*** Begin section ***
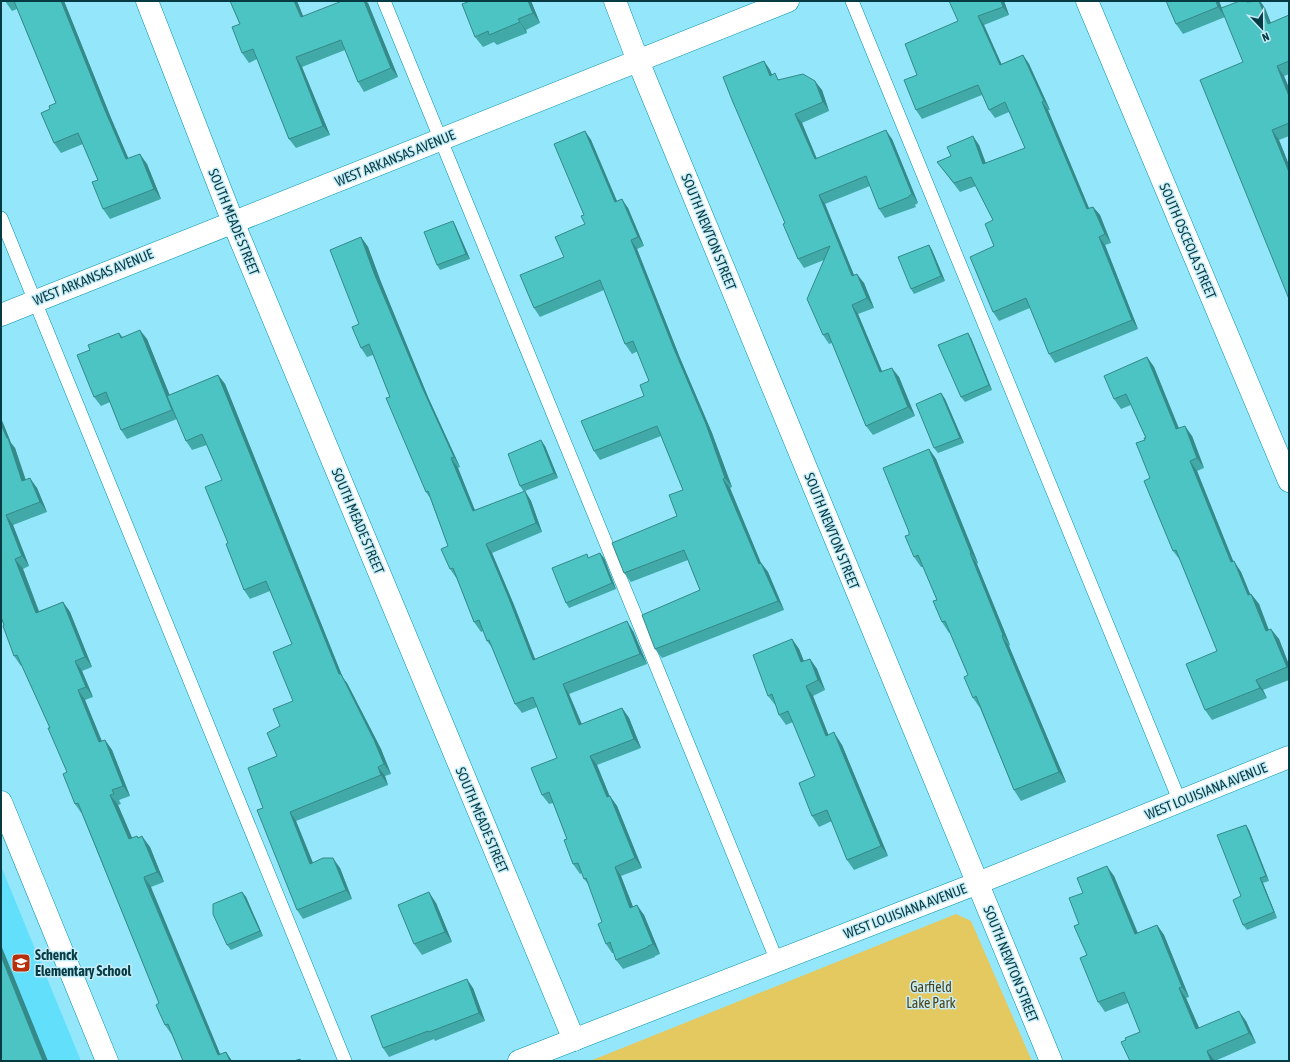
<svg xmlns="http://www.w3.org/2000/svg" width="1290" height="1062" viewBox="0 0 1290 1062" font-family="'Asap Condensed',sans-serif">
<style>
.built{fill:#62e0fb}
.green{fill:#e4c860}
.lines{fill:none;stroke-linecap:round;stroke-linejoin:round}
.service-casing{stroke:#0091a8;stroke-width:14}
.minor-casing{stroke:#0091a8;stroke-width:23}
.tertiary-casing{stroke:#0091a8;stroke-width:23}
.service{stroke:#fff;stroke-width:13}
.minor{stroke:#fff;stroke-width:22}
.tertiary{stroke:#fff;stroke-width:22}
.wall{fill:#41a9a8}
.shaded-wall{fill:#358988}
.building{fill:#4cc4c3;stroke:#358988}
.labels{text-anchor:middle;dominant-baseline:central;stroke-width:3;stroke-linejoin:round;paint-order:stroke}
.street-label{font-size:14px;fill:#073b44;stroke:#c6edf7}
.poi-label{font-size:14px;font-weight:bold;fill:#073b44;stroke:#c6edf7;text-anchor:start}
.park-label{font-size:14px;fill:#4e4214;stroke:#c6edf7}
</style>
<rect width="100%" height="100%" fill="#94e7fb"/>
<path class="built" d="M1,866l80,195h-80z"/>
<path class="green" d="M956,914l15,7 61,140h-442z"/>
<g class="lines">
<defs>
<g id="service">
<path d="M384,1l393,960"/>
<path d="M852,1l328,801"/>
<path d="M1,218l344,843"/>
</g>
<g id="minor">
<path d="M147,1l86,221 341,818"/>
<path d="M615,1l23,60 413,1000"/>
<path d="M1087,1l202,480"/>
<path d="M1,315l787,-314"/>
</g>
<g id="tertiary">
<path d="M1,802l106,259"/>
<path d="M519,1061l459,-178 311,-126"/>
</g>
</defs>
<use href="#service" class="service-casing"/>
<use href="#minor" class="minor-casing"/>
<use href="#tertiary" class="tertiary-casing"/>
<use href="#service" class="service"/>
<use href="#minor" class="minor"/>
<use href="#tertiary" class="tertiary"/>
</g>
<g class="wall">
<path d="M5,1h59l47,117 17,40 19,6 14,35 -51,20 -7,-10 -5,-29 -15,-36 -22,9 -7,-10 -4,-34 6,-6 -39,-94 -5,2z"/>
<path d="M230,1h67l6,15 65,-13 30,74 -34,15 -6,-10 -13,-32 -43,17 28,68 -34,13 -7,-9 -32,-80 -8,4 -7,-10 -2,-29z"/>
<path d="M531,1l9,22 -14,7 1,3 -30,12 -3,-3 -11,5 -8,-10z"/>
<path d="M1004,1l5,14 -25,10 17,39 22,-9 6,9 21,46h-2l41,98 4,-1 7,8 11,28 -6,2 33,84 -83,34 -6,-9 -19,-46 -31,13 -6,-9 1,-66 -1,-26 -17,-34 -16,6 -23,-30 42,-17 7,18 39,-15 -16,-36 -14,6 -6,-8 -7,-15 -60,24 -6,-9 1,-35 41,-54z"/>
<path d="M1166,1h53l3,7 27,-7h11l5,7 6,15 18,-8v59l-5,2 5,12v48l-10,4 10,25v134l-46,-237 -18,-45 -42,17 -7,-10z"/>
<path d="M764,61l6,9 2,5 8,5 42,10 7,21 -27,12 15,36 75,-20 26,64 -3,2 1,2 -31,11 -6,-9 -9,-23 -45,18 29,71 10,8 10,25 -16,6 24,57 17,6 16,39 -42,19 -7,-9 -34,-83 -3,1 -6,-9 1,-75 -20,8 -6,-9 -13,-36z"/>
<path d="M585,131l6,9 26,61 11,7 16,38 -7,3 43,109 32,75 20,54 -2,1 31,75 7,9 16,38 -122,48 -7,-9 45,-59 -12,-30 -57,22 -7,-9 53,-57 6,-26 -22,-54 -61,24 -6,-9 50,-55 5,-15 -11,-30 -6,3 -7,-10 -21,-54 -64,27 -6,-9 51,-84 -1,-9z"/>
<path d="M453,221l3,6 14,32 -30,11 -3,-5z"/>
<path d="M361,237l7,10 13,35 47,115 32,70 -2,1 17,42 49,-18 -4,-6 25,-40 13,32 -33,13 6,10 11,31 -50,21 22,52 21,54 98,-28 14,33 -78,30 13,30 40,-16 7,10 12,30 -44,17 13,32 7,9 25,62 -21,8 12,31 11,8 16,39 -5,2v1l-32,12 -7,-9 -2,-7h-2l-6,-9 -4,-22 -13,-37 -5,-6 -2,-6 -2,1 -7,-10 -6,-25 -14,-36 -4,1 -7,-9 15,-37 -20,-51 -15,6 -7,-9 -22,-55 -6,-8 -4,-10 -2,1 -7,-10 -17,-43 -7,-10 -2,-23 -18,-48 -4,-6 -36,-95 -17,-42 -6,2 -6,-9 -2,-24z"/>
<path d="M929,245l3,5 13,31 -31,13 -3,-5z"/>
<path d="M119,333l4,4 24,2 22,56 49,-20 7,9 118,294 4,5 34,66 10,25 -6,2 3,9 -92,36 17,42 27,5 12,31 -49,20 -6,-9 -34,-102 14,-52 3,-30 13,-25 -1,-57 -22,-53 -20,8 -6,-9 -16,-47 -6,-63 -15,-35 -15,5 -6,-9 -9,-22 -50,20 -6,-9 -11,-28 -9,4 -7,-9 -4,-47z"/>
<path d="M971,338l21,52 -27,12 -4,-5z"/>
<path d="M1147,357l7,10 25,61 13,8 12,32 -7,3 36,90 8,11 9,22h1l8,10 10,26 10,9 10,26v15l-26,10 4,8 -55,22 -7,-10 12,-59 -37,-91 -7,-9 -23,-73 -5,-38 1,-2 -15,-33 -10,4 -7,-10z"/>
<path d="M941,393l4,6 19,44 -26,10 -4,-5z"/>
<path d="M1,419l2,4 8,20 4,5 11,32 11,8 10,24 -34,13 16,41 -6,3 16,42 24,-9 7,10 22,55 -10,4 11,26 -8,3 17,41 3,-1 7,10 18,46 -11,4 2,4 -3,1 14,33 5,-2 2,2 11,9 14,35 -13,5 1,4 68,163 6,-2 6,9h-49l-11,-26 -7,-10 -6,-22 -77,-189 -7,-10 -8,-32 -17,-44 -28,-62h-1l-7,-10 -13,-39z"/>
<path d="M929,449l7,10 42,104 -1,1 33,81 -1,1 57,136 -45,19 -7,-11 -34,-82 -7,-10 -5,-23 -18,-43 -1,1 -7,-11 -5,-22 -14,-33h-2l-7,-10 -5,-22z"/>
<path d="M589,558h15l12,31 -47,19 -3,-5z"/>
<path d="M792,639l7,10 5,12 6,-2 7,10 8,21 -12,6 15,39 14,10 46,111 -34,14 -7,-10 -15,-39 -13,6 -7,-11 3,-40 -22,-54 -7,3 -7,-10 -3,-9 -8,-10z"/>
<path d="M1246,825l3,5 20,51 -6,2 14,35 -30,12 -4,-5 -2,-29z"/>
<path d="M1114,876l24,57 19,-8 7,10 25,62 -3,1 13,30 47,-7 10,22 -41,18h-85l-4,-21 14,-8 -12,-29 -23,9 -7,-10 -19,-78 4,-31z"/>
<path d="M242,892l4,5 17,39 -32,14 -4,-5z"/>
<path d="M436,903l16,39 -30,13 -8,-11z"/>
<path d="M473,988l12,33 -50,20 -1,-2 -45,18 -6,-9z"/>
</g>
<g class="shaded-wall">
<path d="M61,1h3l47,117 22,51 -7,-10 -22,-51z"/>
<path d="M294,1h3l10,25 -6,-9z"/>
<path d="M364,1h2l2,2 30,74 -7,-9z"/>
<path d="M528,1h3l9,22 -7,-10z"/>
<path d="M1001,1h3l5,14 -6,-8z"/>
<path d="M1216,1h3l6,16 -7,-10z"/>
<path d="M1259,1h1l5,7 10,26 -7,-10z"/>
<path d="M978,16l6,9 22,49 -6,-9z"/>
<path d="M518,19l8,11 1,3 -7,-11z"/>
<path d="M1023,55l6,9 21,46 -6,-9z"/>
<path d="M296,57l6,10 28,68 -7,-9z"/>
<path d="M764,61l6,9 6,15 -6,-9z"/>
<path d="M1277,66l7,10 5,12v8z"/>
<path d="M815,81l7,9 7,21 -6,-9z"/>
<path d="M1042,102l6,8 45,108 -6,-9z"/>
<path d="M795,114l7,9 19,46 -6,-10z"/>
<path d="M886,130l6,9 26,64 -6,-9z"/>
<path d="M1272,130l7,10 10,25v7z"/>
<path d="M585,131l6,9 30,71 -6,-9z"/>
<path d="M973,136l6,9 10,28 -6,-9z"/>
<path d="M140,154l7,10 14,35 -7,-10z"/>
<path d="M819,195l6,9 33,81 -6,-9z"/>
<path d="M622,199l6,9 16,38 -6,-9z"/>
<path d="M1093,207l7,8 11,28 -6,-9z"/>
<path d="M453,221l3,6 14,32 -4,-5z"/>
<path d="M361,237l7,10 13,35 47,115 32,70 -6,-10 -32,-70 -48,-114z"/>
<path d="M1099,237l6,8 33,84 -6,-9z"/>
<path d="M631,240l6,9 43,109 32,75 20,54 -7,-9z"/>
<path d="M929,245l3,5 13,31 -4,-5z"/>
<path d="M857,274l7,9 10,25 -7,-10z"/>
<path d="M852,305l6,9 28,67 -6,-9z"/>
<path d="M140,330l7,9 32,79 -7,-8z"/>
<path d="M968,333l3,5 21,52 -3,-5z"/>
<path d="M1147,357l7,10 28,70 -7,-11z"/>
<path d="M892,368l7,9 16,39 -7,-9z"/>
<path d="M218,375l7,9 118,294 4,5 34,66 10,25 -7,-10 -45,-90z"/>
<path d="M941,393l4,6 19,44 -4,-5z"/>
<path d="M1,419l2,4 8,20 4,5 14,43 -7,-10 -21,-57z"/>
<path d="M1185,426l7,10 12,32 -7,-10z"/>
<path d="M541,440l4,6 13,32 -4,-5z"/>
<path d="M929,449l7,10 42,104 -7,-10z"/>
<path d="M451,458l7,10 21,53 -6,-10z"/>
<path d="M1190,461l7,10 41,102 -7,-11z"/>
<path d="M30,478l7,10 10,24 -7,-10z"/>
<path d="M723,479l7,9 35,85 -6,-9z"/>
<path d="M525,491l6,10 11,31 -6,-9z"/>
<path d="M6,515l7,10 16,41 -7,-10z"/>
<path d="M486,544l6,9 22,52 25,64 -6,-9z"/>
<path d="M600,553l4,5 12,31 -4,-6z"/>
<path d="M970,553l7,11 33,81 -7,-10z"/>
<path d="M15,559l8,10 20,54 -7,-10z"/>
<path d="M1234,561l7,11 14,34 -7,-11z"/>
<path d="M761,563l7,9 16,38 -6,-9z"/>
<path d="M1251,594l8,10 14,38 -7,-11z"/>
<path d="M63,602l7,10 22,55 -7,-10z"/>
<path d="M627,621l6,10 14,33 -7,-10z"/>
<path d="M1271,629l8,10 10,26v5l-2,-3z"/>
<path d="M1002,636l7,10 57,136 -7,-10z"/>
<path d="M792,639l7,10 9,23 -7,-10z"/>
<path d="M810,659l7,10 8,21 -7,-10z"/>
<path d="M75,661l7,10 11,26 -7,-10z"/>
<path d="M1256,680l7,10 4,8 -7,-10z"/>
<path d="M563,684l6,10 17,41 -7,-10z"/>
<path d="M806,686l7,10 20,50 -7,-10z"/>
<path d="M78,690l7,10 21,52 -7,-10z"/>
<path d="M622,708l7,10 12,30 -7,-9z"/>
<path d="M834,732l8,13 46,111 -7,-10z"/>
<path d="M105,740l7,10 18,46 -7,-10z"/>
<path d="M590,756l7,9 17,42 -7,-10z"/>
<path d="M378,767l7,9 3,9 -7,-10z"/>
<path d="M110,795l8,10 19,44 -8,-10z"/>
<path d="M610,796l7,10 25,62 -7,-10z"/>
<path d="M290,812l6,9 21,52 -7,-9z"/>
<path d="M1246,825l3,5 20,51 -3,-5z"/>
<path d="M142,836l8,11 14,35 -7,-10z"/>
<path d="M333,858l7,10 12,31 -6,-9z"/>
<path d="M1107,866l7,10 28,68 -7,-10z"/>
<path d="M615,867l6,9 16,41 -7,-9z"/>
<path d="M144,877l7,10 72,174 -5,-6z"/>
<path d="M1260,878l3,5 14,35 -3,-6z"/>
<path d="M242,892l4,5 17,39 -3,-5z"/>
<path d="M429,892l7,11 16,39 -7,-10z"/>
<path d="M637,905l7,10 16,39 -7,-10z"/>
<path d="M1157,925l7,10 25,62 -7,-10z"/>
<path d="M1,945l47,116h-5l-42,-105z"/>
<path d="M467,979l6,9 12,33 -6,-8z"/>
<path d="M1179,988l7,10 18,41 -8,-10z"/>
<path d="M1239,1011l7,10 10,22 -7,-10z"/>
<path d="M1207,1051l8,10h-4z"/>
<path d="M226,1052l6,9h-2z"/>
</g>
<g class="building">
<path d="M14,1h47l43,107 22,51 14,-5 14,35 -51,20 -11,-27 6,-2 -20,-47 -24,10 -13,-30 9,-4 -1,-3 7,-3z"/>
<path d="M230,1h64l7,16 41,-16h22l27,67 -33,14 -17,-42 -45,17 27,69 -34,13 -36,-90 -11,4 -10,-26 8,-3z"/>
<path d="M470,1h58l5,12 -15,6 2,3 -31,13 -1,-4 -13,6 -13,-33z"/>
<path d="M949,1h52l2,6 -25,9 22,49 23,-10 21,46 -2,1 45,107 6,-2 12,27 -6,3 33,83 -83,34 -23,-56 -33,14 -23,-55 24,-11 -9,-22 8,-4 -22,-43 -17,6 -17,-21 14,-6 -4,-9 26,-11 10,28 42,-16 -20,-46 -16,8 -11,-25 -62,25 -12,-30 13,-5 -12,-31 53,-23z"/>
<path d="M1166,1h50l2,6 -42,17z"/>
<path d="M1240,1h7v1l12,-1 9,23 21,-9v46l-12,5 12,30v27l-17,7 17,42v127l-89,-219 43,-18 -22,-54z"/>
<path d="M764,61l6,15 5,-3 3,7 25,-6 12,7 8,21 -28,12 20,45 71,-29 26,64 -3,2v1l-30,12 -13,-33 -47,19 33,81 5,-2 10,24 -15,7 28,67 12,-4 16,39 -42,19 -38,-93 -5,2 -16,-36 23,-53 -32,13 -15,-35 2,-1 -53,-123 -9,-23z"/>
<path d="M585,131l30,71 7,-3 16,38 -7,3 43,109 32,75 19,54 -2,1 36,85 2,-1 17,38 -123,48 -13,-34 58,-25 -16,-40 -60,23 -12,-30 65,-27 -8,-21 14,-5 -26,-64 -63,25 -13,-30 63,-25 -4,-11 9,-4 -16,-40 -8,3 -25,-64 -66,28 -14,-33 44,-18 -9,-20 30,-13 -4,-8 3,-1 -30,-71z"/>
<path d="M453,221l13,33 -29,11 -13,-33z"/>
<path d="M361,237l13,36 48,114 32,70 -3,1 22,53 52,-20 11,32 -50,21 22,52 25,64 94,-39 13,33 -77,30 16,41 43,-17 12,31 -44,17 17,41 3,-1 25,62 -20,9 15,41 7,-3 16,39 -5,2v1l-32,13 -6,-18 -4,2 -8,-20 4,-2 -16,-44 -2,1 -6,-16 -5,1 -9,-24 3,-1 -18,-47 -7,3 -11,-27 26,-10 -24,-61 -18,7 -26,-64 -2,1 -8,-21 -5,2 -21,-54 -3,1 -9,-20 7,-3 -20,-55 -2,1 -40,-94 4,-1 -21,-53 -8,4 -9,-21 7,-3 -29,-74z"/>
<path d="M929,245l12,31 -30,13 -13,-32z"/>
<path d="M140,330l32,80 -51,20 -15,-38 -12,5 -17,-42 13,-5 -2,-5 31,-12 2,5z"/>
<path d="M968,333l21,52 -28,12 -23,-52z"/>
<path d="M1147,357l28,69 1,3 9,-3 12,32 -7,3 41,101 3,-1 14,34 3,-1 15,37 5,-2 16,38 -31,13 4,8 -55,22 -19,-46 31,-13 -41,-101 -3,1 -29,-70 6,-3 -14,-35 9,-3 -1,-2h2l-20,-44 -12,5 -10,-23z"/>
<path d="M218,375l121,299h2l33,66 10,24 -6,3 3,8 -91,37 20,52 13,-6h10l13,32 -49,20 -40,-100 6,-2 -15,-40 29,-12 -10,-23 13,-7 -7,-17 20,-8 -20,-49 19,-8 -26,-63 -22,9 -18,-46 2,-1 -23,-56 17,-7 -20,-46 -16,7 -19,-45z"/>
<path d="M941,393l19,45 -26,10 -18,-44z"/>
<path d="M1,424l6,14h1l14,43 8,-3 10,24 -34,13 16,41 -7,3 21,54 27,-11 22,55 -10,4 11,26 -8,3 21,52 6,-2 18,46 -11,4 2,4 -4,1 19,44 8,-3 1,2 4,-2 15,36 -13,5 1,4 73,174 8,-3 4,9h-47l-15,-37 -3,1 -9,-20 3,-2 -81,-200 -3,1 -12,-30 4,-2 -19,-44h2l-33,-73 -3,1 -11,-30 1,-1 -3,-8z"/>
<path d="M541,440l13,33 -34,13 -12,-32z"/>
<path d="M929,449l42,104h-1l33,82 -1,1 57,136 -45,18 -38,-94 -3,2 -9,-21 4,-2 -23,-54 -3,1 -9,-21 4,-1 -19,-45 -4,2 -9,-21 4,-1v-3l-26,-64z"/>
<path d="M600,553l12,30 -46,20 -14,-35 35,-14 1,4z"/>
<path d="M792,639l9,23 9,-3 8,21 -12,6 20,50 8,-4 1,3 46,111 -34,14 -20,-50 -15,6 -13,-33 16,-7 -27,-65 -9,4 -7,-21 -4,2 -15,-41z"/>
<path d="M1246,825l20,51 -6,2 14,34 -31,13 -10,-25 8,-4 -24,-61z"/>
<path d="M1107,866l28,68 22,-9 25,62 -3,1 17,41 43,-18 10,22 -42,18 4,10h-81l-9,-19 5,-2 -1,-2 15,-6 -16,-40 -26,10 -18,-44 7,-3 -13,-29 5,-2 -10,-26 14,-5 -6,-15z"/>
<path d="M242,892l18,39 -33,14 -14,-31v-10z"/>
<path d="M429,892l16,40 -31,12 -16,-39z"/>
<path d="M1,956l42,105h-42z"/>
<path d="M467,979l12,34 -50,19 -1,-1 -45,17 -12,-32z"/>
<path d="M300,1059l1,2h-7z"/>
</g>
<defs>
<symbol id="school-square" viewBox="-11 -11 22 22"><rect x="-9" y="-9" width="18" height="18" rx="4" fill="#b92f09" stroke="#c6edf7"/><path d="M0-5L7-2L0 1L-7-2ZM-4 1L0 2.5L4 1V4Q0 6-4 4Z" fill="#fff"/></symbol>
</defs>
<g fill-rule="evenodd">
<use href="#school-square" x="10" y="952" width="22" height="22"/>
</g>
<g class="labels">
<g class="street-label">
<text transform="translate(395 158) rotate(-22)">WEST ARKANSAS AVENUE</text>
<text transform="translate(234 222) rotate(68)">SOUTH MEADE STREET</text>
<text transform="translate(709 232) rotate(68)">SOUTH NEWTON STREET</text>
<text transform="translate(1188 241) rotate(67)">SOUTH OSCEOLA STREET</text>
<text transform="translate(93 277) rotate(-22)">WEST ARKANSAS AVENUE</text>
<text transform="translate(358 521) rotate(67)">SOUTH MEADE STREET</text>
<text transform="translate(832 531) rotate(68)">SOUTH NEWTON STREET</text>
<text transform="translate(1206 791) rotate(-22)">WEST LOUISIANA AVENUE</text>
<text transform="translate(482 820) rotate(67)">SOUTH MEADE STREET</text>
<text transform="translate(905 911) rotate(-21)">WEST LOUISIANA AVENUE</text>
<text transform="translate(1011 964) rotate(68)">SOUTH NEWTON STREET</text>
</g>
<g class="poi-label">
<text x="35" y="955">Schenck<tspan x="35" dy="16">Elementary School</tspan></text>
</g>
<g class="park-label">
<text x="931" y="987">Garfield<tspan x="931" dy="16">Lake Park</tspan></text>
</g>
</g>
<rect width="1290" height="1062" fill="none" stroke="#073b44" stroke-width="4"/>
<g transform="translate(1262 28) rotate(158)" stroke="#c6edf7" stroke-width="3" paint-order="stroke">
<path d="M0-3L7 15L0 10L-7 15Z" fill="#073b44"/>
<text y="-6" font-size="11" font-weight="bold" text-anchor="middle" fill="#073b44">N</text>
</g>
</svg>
*** End section ***
What the task asks: Scan the records above for the string "casing", then copy each line where it turns up.

Output of the exercise:
.service-casing{stroke:#0091a8;stroke-width:14}
.minor-casing{stroke:#0091a8;stroke-width:23}
.tertiary-casing{stroke:#0091a8;stroke-width:23}
<use href="#service" class="service-casing"/>
<use href="#minor" class="minor-casing"/>
<use href="#tertiary" class="tertiary-casing"/>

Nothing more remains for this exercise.